The wall hadn't been repaired. The slope in the structure remained where it had been since the siege before I was born. A peasant's revolt, Papa had told me, just a few years before his father had died and left the land to him. Lucille had enough wealth from her lands in the north to build the whole manor over if she wanted to. I could only imagine she had been too preoccupied with conquering other lands to bother with repairs. I could only imagine that she was so confident in the efficiency of her army and magic that she didn't believe she needed walls.

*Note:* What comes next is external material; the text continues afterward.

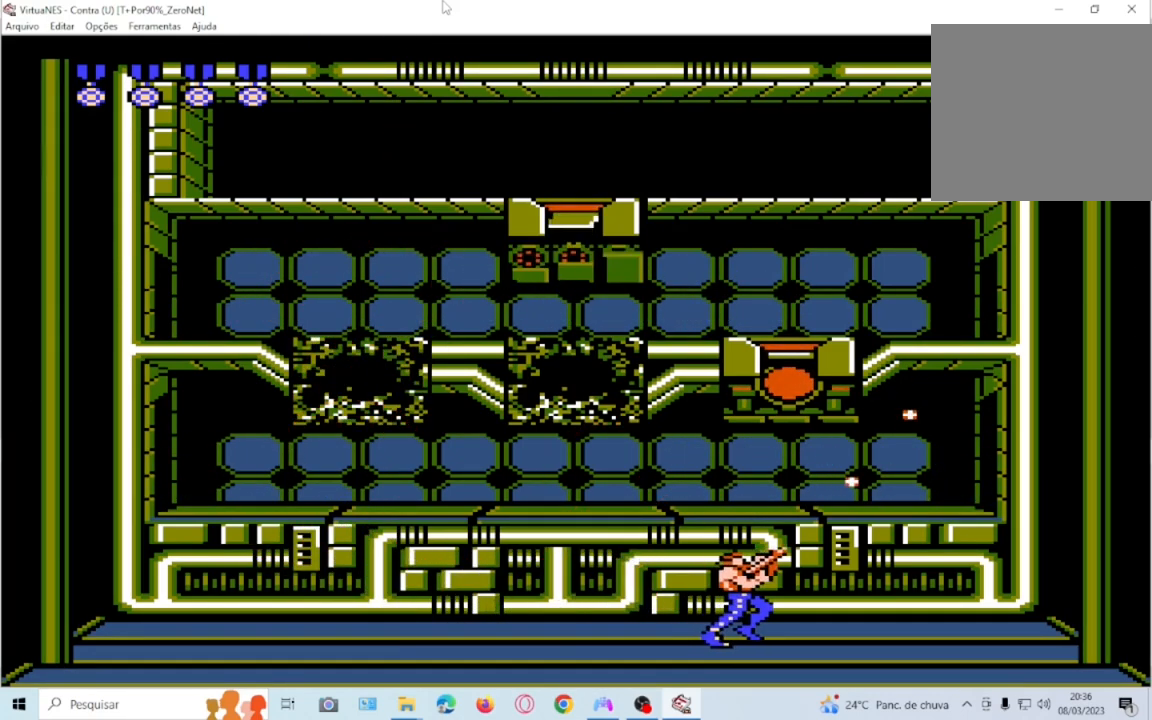
{"buttons": ["DPAD_UP"], "events": [[100, "DPAD_RIGHT", "up"], [100, "SQUARE", "up"], [167, "SQUARE", "down"], [267, "SQUARE", "up"], [367, "SQUARE", "down"], [434, "SQUARE", "up"]]}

I could only imagine that she was wrong.
I lodged my foot over a stone then placed my fingers into the crack of another and began to climb. My fingers grew stiff and pale beneath the pull of my own weight. My elbows bumped and scratched against the stones. I chec
ked each ledge for stability before pressing my weight against it but the stones protruded outward, poking into my hips and breasts as I made my way up.
The stable footholds led me to the side, away from the crumbled bit of wall. Away from the only place I knew I could climb without breaking any bones. I edged back toward the center, reaching for a stable stone with my hand. They were large near the bottom and I had to stretch my arm far.
My fingers took hold of a stone. It didn't shake. I dragged myself back toward the center, letting my feet dangle. My weight pulled at my arms beneath my shoulders. My fingers screamed at me to let go.
At last I found a ledge for my foot. I landed on it and pushed myself up. My hands relaxed only a little, glad for whatever rest they were allowed.
Something tingled across my ankle. Tiny, almost invisible feet, crawled over my skin, making their way up my leg. My foot twitched. I gripped the stones tighter, resisting the urge to shake the ants off, to reach down and smack them away. My eyes watered. The ants tingled and sidled and itched their way up my shin as I felt for the next ledge.
The stones were smaller and easier to reach towards the top of the wall. They were also looser. One dislodged at my touch. It fell past my nose, landed on my shoulder and hit me in the knee. My foot slipped and I dangled again, gripping tighter and tighter onto the stone in my other hand. There was no more feeling left in my hands. My wrist tingled, swarmed by another line of ants. Then they were everywhere, crawling over the stone and my arms and my neck and my face. I wrinkled my nose, willing them to go away but there seemed to be more of them every second.